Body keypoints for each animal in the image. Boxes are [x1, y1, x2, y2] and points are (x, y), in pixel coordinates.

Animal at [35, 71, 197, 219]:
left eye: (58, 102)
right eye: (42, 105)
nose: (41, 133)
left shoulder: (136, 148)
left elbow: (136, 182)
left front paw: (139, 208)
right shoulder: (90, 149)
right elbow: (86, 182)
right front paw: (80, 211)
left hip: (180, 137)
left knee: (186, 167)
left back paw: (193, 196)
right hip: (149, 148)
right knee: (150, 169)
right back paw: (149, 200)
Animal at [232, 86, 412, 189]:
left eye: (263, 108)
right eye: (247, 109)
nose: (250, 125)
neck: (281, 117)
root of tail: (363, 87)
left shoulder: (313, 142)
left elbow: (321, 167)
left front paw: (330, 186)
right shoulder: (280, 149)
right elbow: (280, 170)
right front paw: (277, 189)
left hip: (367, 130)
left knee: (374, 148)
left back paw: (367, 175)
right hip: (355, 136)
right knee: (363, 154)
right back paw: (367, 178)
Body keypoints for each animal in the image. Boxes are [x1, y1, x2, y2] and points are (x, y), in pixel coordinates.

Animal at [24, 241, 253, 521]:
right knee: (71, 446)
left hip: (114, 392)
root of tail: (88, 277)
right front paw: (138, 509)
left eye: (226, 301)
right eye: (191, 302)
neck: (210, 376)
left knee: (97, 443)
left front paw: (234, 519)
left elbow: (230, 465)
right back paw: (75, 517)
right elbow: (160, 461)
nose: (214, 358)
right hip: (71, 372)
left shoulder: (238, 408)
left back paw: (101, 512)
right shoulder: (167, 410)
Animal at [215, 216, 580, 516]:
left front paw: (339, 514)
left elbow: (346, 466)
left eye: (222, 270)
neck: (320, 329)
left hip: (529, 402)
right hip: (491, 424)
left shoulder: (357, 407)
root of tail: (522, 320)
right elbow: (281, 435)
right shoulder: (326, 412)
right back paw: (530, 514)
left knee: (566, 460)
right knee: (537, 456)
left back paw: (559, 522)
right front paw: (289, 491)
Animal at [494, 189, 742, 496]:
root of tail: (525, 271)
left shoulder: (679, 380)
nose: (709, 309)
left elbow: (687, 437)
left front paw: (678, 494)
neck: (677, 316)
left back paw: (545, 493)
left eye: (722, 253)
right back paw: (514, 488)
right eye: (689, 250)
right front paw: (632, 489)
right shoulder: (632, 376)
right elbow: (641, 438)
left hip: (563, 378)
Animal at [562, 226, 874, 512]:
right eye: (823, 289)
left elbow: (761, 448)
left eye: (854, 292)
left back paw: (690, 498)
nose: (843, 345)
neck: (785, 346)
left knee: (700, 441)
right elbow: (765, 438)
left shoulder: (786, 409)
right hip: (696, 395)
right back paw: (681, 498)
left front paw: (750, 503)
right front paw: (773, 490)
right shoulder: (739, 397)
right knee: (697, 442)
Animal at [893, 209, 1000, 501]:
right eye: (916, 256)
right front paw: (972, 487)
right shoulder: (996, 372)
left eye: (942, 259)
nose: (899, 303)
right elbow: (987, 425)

Exercise: From the top of the listing above, restate each line word for word up to and including the line with "right elbow: (86, 182)"; add nothing else.

Task answer:
Body keypoints for each animal in the image. Boxes are [x1, y1, x2, y2] and points are (x, y), in pixel coordinates.

Animal at [35, 71, 197, 219]:
left eye: (58, 102)
right eye: (42, 105)
nose: (41, 133)
left shoulder: (136, 148)
left elbow: (136, 182)
left front paw: (139, 208)
right shoulder: (90, 149)
right elbow: (86, 182)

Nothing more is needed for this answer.